Robbie Williams was 'close' to death after going without sleep for 144 hours during 6-day bender
Singer Robbie Williams has told how once went without sleep for 144 hours during a six-day drink and drugs bender in the 1990s, but the star has since realised it could've been his "fast-track to death".
Robbie Williams once went without sleep for 144 hours during a six-day drink and drugs bender - and the star now believes he was "close" to death.
The 49-year-old singer thought downing drink and taking drugs was his "superpower" in the 90s, but has since realized it could've been his "fast-track to death".
Recalling a huge session in 1996, he told The Sun newspaper: "I thought I could snort the most, take the most pills, drink the most and I thought that was a superpower at the time.
"I didn’t know that was my fast-track to death. You feel like you’re indestructible, I didn’t feel I was going to die. It’s only subsequently I realize I was close.
"I stayed awake for six days. I was with somebody with deals to the dealers and it was a six-day bender, and it went very quickly."
Robbie has told how he threw up "black bile" after taking "absolutely anything" he could in "all quantities" before performing at an MTV Awards with Take That.
He said: "There was a time with Take That before our first MTV awards in Brussels when I went on, shall we say, a very long celebrity weekend.
"And I just went absolutely mental, taking absolutely any- thing I could in all quantities, and then before the live show I was spewing my guts out with this black bile. It just filled the bathroom floor.
"A doctor injected me with something, then I went and did the show. It made me scared.
"I did the show and then went back out again and carried on like nothing had happened."
But when he returned to London, Robbie - who is gearing up to release a four-part Netflix documentary about his life on November 8, titled ‘Robbie Williams’ - had a realization that he was an addict.
He added: "The next day we flew to London and I was walking around Chelsea Harbour and it hit me, ‘Oh s***, I’m an alcoholic, I’m an addict’.
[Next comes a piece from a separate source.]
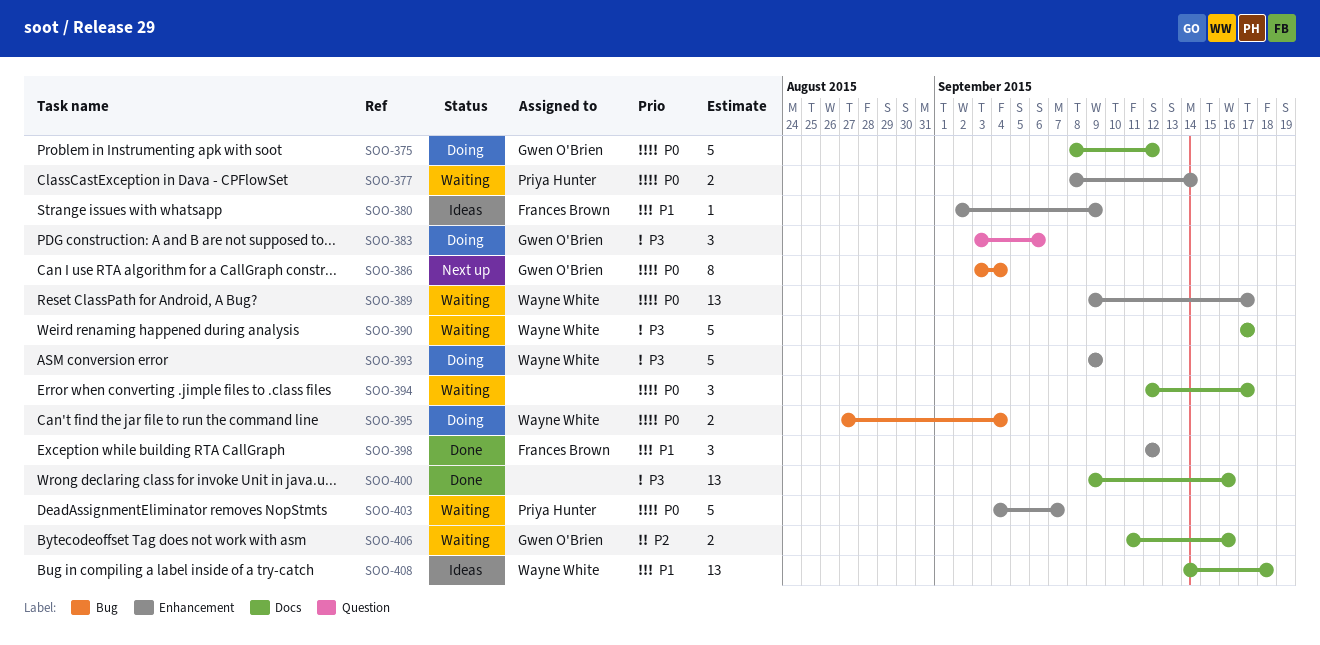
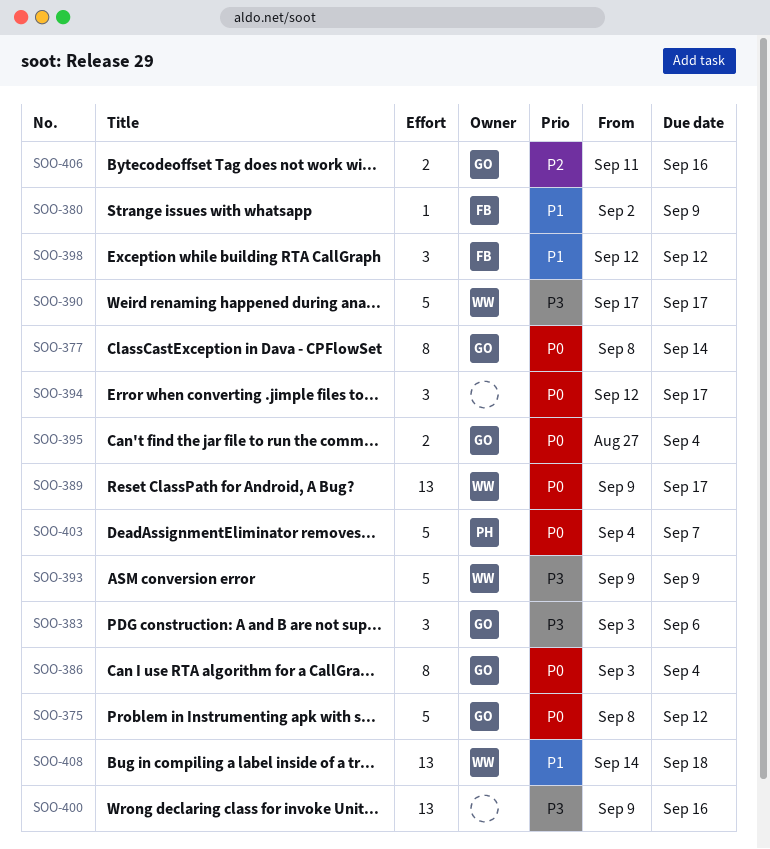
SOO-377, owner: Priya Hunter -> Gwen O'Brien
SOO-377, estimate: 2 -> 8
SOO-395, owner: Wayne White -> Gwen O'Brien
"Because I’d been close to death but had carried on regardless, abasing my better judgment, so by the time it came to the end of Take That I was doing fully-blown alcoholism and desolate times."
Robbie recently admitted making his new documentary was a "trauma watch" and like witnessing a "crash you were involved in".
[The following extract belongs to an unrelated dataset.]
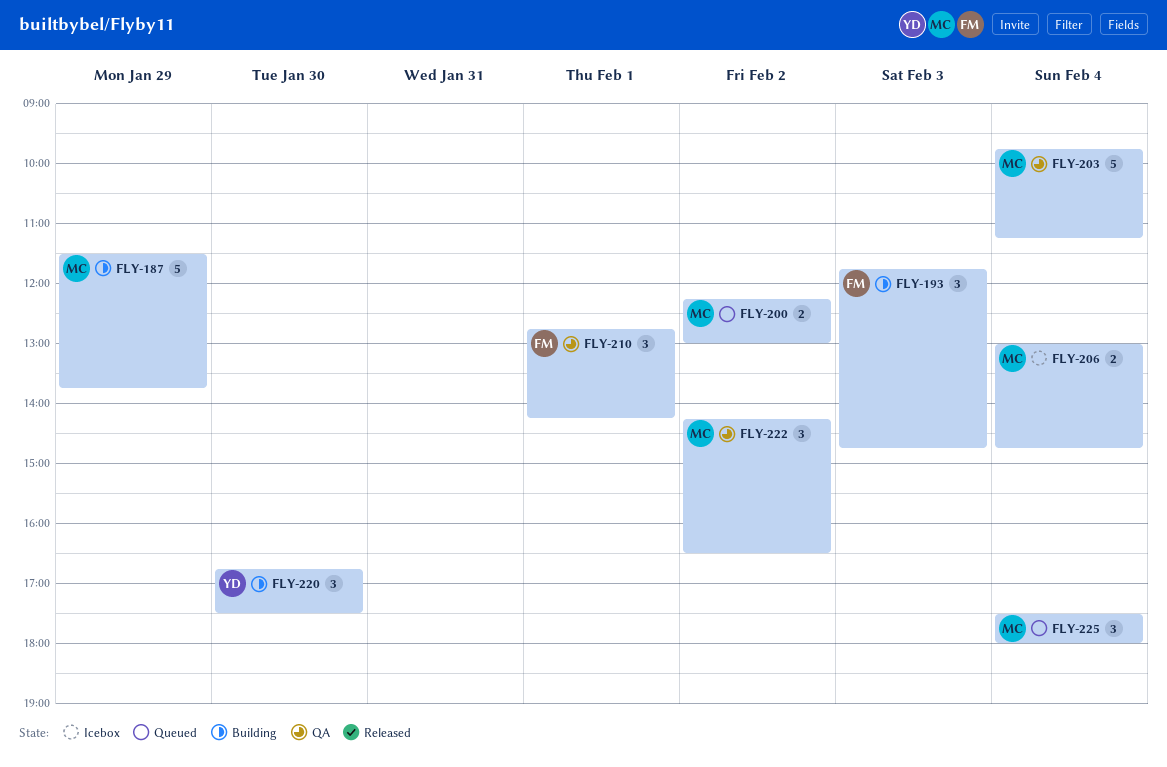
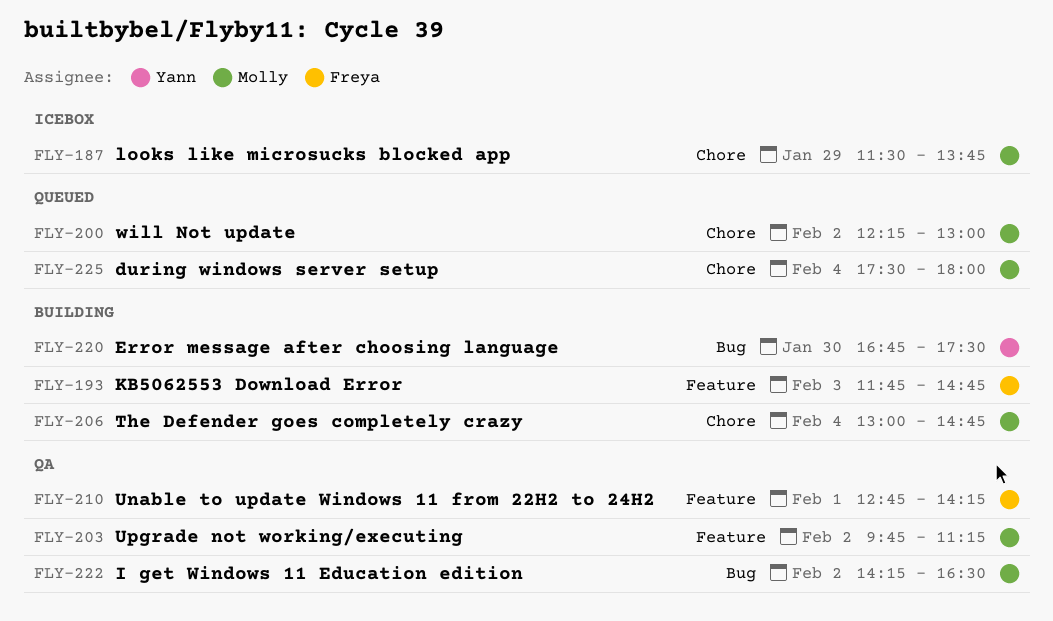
FLY-187, status: Building -> Icebox
FLY-203, day: Feb 4 -> Feb 2
FLY-206, status: Icebox -> Building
He told The Times newspaper: "It was like watching a crash you were involved in, but in slow-mo.
"(Making the documentary) was like enduring your mental illness at a very, very slow pace, over a very, very long time. It’s a niche thing to experience, you know. There aren’t many support groups for it.
"When they asked me to make the documentary, I came up with a jingle for it: ‘Trauma watch!, Trauma watch!, Have a trauma watch!. I was in Take That then I left Take That, Then I did drugs and I got real fat’."